In Stave 3, "The Second of Three Spirits," of A Christmas Carol by Charles Dickens, Ebenezer Scrooge and the Ghost of Christmas Present have just left a children's Twelfth Night party—which signifies the end of the twelve-day Christmas season of the Victorian period—when Scrooge notices two things about the Spirit. The first is that the Spirit has aged noticeably in the few hours that they've been together. "Are spirits’ lives so short?” Scrooge inquires of the Spirit. The Spirit responds that his life on earth is very short. “It ends to-night... at midnight,” the Spirit says, barely fifteen minutes from that moment.
The second thing that Scrooge notices about the Spirit is what Scrooge describes as "a foot or a claw" protruding from underneath the Spirit's robe. The Spirit opens his robe to reveal two wretched children, a boy and a girl. The Spirit identifies the boy as "Ignorance" and the girl as "Want," or poverty.

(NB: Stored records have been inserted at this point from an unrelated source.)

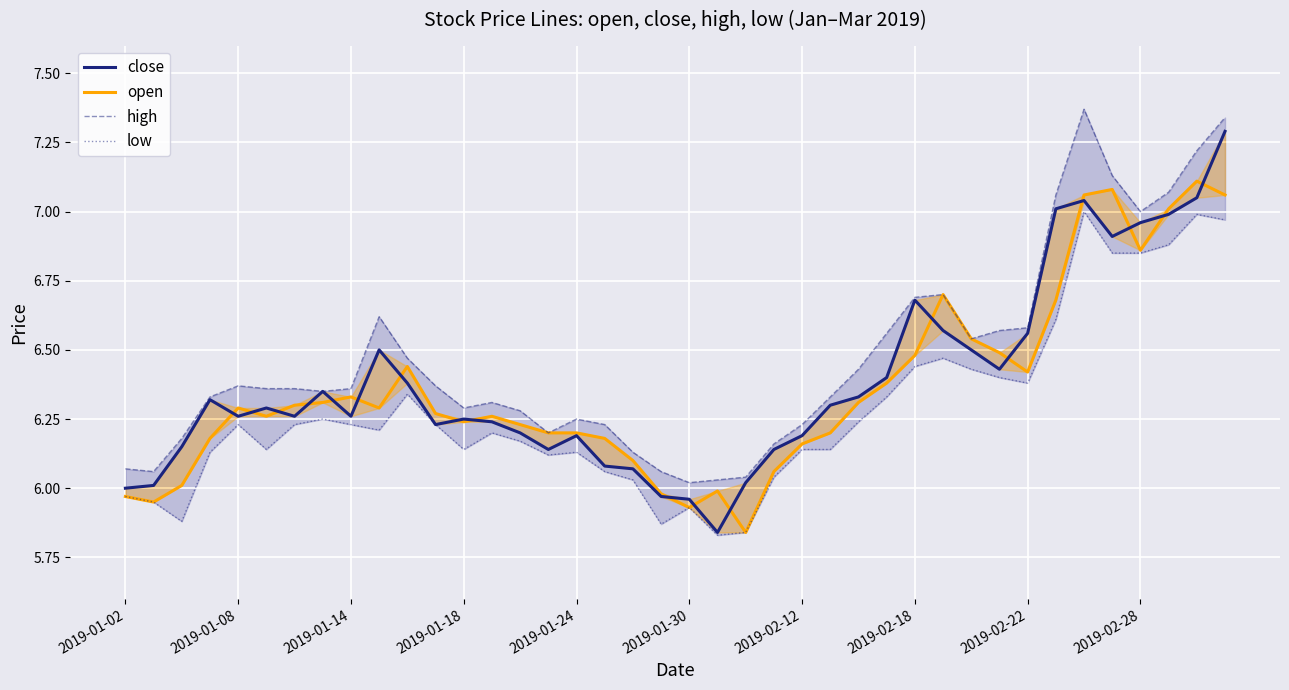

Which series has the widest spread of values?

close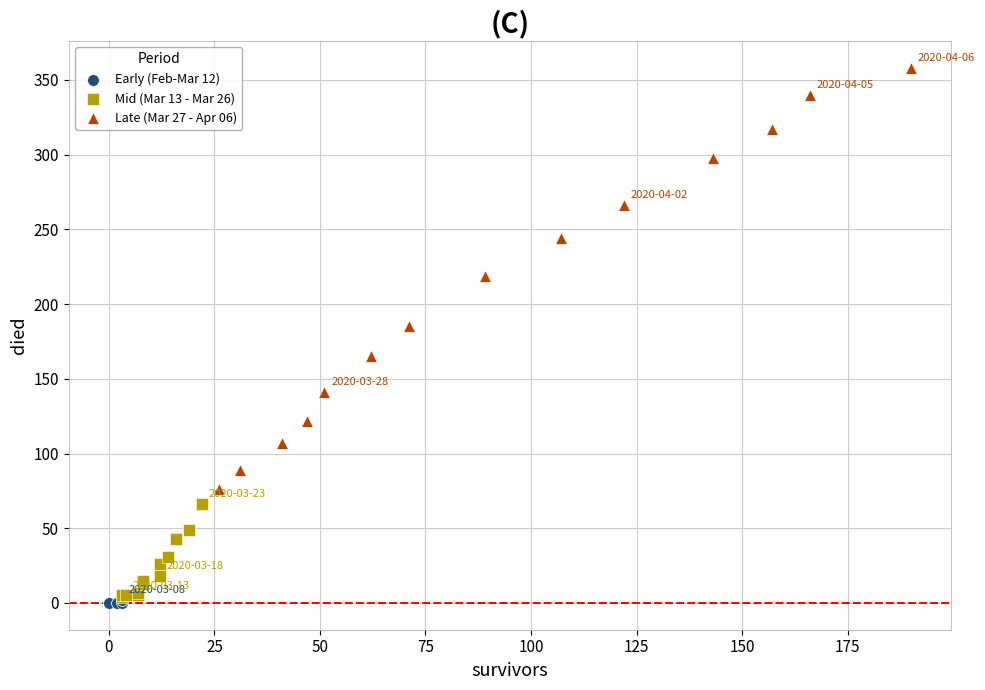

Which series has the largest Y range (max minus min)?

Late (Mar 27 - Apr 06)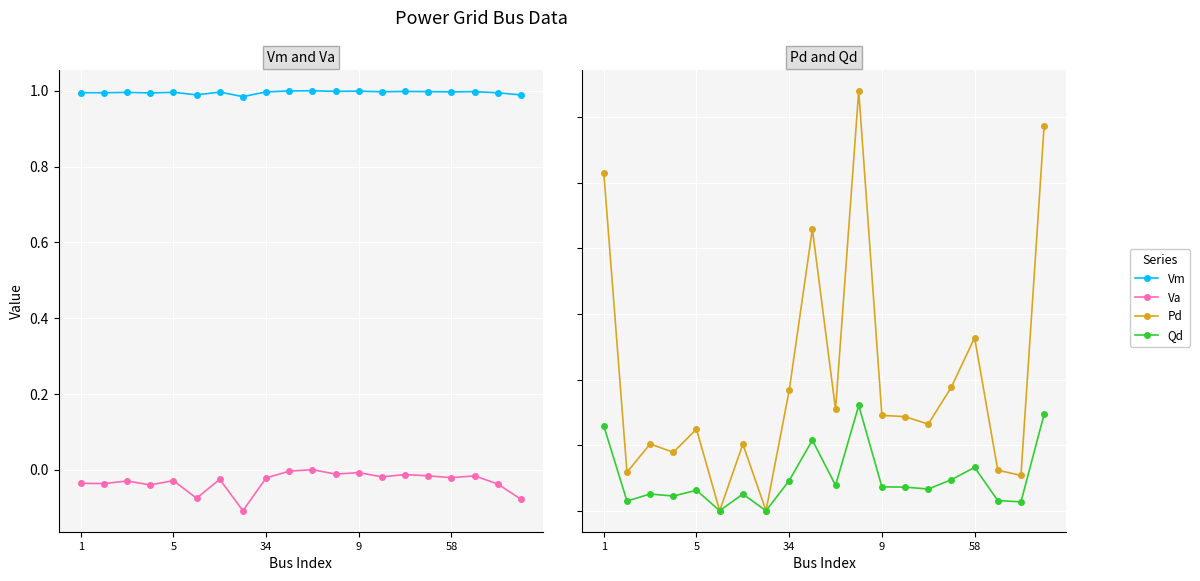

True or false: Pd has more than 0 interior local peaks.

True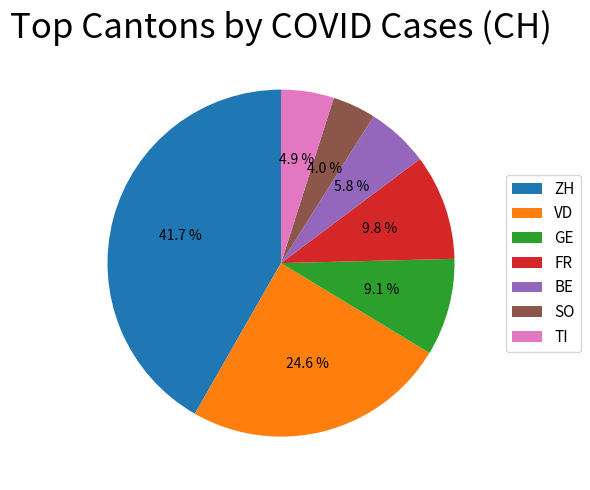

Is GE the majority of the pie?

No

The children kneel down at the Spirit's feet, clutching at his robe while the Spirit reproaches mankind—represented by Scrooge himself—and most particularly Victorian society and its upper classes for allowing creatures such as these to exist.

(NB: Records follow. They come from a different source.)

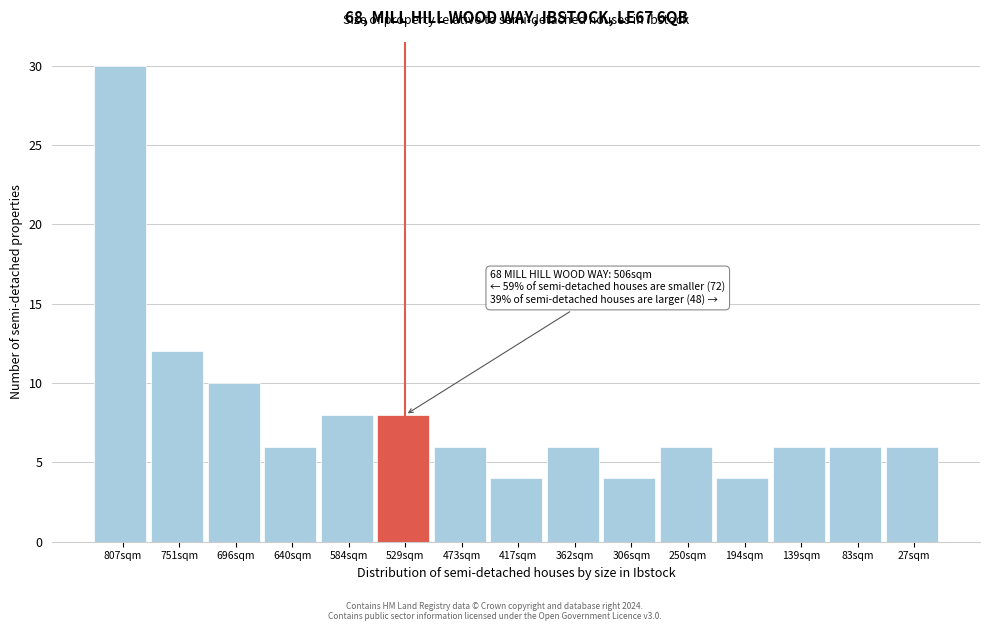

Reading left to right, list all the values displayed in this chart.

30	12	10	6	8	8	6	4	6	4	6	4	6	6	6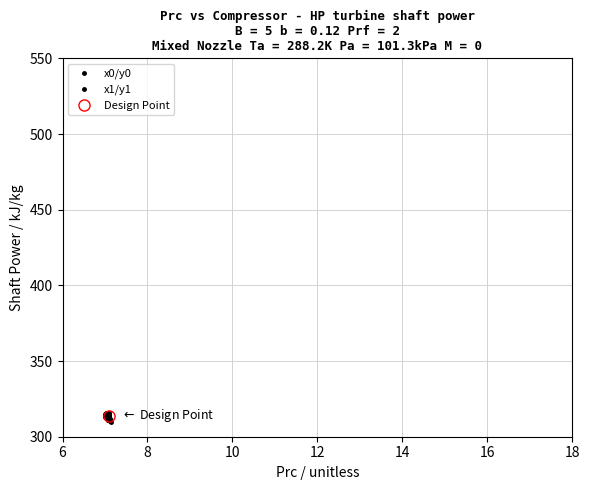

True or false: x1/y1 has more than 1 points higher than both neighbors.

True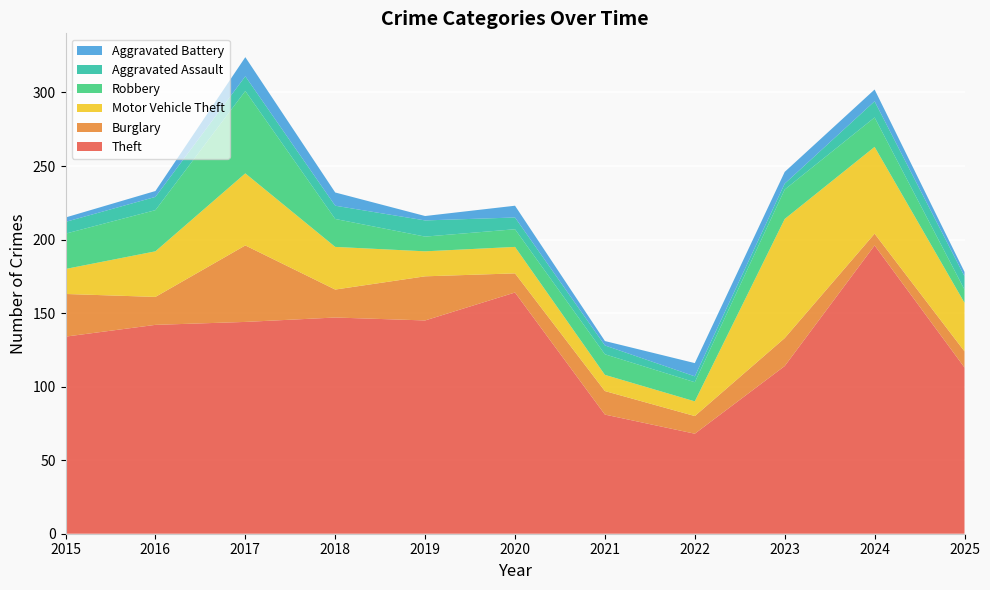

Reading right to left, transcribe all the data shown in this chart.

Theft: 113	196	114	68	81	164	145	147	144	142	134
Burglary: 11	8	19	12	16	13	30	19	52	19	29
Motor Vehicle Theft: 33	59	81	10	11	18	17	29	49	31	17
Robbery: 9	20	20	13	14	12	10	19	56	28	24
Aggravated Assault: 9	11	4	4	6	8	11	9	10	9	8
Aggravated Battery: 3	8	8	9	3	8	3	9	13	4	3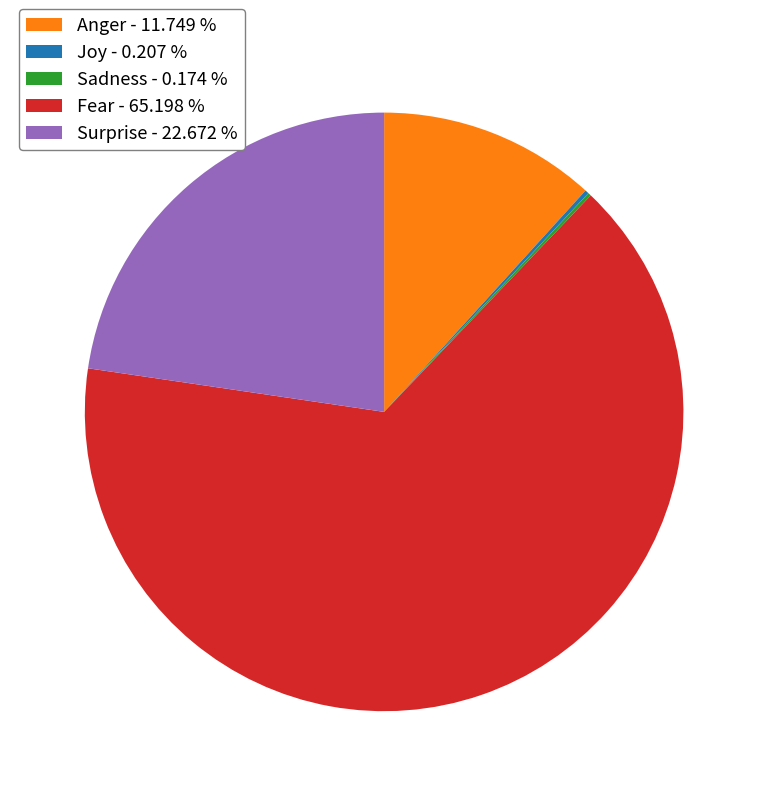

Which has a higher value, Surprise - 22.672 % or Anger - 11.749 %?

Surprise - 22.672 %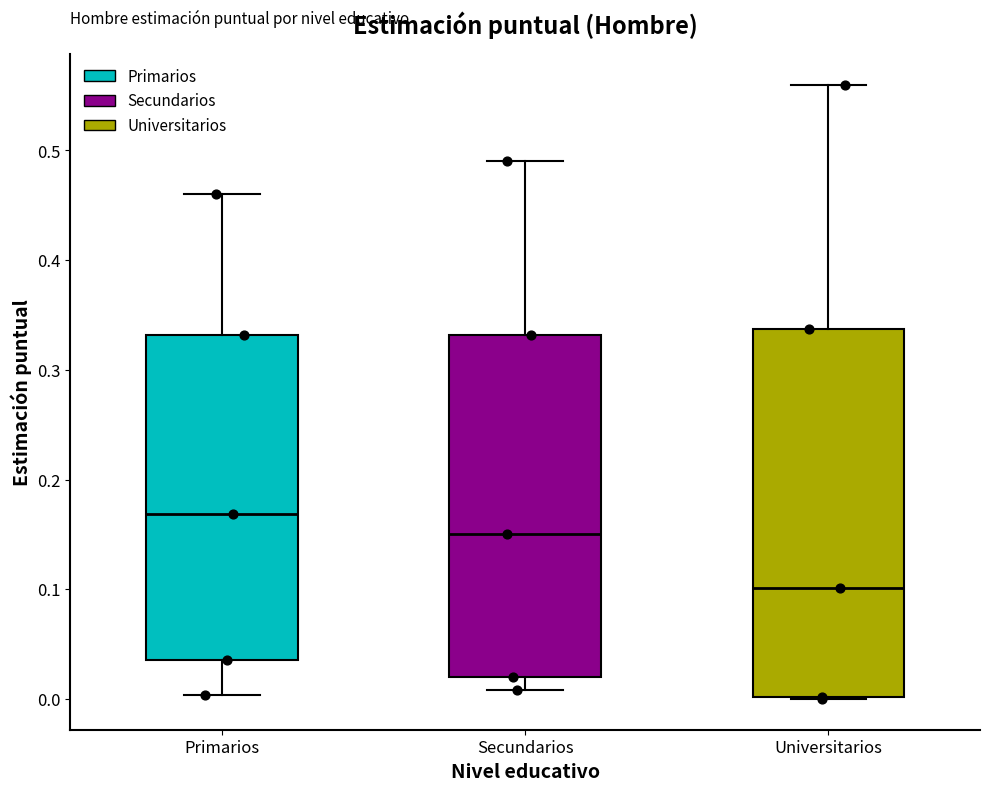

Where does the lower whisker of the box for Secundarios end on the y-axis? The values are not printed on the chart, so give them approximately, as read against the axis.

0.01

The Spirit metaphorically compares the boy, Ignorance, to the "Doom" that he warns Scrooge awaits Victorian society and mankind if widespread ignorance isn't addressed and corrected.
Throughout his adult life, Dickens advocated for social reforms, including universal education, aid for the poor, the repeal of the Poor Laws, and the elimination of debtor's prisons, treadmills, and workhouses. Dickens used his novels, stories, and other writings to forward his progressive social agenda.
In A Christmas Carol, for example, Dickens directly addresses all of these issues and takes the Victorian upper classes to task for their inaction and their lack of will to initiate and support reforms to eliminate or, at the very least, reduce social injustice, particularly the ignorance and poverty so prevalent in Victorian society at the time Dickens wrote A Christmas Carol.